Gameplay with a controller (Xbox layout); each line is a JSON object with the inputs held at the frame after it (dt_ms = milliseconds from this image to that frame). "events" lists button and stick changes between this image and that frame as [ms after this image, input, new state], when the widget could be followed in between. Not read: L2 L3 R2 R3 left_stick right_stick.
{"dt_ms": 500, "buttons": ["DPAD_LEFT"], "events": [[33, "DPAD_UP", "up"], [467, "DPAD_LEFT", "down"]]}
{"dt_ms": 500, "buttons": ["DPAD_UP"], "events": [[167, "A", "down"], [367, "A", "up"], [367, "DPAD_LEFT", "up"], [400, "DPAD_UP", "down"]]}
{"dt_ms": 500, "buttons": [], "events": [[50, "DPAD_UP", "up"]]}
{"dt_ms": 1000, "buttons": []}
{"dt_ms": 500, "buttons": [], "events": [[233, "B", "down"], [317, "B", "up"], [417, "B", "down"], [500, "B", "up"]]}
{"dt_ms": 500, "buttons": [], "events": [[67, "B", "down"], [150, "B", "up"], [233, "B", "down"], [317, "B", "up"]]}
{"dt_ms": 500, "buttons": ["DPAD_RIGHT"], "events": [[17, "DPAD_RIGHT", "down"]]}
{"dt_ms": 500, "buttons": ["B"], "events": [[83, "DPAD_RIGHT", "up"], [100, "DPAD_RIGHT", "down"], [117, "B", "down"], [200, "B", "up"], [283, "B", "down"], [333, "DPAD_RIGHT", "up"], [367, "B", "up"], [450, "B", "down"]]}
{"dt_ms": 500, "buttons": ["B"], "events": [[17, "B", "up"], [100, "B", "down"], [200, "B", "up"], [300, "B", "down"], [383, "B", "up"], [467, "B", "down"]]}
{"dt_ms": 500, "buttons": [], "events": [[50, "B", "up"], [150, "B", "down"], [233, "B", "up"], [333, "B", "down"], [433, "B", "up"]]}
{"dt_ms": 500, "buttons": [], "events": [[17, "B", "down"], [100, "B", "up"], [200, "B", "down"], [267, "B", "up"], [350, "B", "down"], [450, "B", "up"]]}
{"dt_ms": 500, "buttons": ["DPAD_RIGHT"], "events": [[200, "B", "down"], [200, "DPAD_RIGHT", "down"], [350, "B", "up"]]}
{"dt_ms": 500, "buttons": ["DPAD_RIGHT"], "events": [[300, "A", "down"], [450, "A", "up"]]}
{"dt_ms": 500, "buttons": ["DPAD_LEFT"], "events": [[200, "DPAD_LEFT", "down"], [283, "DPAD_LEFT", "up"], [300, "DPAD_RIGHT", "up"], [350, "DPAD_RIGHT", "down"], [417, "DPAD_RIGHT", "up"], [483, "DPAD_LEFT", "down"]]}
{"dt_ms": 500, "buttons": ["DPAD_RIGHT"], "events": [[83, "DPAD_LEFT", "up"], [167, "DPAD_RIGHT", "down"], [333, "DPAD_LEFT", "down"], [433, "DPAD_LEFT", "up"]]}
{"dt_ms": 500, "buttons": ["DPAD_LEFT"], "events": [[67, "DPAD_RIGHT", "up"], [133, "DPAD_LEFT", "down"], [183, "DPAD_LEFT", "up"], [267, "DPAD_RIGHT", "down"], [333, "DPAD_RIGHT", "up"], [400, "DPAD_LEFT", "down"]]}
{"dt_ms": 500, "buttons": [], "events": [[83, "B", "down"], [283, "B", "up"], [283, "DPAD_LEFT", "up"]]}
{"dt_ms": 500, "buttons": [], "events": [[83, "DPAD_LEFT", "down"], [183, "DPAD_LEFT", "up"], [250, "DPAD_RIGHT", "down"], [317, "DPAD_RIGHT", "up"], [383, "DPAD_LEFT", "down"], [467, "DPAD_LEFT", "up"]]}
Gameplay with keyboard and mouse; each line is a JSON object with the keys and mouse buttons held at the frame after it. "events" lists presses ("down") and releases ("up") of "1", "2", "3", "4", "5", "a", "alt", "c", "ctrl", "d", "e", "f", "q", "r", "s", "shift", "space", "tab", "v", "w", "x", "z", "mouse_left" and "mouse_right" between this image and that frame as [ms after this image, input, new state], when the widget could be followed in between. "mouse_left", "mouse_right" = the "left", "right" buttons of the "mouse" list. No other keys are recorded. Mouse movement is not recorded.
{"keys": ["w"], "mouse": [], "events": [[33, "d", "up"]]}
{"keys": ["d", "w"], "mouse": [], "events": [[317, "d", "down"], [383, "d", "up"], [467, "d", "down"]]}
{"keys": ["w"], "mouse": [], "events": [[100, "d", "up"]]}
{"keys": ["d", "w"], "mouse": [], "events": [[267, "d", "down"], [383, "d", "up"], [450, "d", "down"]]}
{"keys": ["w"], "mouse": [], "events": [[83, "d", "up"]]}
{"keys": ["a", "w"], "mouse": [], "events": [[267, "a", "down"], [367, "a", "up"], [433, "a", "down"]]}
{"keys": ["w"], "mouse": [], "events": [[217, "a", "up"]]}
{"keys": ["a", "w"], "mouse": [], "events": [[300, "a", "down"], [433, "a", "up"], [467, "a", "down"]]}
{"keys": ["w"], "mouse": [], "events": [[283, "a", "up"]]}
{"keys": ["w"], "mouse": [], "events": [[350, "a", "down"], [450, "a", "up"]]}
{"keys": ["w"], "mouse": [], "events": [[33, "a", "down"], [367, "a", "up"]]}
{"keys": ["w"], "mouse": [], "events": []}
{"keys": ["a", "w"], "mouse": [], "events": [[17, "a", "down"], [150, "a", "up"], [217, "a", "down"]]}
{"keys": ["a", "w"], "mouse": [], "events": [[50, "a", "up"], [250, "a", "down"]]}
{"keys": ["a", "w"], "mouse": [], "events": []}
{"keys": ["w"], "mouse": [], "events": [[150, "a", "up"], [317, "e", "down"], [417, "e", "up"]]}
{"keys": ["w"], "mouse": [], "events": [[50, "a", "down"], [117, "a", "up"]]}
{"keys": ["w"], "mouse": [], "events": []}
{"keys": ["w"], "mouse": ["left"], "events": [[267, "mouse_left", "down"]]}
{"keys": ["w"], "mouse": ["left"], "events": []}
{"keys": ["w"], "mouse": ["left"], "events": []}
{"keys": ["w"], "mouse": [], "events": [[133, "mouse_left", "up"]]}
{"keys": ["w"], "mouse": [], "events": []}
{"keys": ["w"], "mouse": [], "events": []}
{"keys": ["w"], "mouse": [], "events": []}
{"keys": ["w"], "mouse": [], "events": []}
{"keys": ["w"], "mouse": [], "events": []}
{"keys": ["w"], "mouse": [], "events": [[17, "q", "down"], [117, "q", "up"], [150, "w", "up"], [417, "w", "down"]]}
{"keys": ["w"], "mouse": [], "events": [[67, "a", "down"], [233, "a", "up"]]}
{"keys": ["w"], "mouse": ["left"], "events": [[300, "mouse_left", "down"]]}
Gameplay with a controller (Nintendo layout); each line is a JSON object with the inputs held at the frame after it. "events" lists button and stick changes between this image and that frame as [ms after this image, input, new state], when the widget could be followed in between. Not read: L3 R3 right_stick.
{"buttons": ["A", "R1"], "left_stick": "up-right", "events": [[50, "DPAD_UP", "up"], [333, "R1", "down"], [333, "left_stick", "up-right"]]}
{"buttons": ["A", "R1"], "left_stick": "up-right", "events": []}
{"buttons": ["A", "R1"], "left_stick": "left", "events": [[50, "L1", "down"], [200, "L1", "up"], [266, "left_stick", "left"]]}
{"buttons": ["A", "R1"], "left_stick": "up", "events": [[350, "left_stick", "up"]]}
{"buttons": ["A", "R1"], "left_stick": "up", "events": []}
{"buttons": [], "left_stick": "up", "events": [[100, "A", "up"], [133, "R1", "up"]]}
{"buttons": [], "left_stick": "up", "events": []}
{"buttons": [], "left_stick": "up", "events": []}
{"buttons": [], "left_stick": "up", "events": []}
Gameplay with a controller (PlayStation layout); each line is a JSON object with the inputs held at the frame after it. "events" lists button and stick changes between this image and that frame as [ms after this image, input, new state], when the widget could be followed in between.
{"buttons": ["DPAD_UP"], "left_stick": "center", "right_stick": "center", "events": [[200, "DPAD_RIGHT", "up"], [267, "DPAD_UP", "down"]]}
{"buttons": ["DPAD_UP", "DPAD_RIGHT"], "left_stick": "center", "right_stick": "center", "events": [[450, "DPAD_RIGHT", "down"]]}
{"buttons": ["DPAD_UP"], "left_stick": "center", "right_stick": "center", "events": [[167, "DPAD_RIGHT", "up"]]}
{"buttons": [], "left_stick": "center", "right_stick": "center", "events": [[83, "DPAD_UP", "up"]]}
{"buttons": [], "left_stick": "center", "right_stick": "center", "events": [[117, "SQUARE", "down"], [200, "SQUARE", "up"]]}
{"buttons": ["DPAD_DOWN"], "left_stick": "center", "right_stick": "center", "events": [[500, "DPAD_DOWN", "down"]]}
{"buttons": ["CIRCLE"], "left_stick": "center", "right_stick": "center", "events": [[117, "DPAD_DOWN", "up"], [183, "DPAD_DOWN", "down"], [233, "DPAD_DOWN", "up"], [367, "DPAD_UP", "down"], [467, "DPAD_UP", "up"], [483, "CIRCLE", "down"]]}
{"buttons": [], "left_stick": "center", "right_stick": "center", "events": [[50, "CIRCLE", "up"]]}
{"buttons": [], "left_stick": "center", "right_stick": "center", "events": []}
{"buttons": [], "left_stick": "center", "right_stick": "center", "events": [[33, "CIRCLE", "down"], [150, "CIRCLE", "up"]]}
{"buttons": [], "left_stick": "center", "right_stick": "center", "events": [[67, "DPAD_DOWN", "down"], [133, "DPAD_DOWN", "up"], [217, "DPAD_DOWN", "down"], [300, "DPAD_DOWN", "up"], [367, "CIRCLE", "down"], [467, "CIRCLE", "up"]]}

*What the task requires*:
Show every line from the entries that includes the word "controller".

*Solution to the exercise*:
Gameplay with a controller (Xbox layout); each line is a JSON object with the inputs held at the frame after it (dt_ms = milliseconds from this image to that frame). "events" lists button and stick changes between this image and that frame as [ms after this image, input, new state], when the widget could be followed in between. Not read: L2 L3 R2 R3 left_stick right_stick.
Gameplay with a controller (Nintendo layout); each line is a JSON object with the inputs held at the frame after it. "events" lists button and stick changes between this image and that frame as [ms after this image, input, new state], when the widget could be followed in between. Not read: L3 R3 right_stick.
Gameplay with a controller (PlayStation layout); each line is a JSON object with the inputs held at the frame after it. "events" lists button and stick changes between this image and that frame as [ms after this image, input, new state], when the widget could be followed in between.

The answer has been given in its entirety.